(PROBLEM DESCRIPTION) What is needed is the run of lines from the one with "index dip: (109, 222)" through the close of the data, set down exactly.

Pictured people or hands with joints
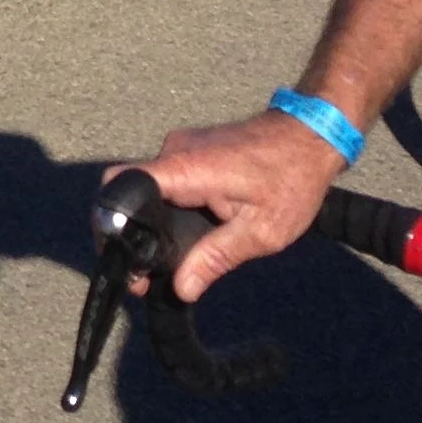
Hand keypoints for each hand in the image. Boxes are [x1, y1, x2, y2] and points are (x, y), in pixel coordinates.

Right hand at [112, 111, 346, 301]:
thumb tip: (181, 288)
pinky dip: (173, 206)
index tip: (120, 257)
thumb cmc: (293, 179)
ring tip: (183, 251)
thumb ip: (216, 258)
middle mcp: (175, 152)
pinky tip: (196, 226)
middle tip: (151, 269)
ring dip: (159, 219)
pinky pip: (169, 180)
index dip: (109, 222)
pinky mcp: (192, 150)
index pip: (121, 184)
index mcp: (186, 169)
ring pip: (152, 189)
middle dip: (134, 231)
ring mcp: (182, 147)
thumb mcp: (261, 231)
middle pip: (131, 191)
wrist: (312, 134)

(ANSWER SECTION)
index dip: (109, 222)
pinky mcp: (192, 150)
index pip: (121, 184)
index mcp: (186, 169)
ring pip: (152, 189)
middle dip: (134, 231)
ring mcp: (182, 147)
thumb mcp: (261, 231)
middle pip: (131, 191)
wrist: (312, 134)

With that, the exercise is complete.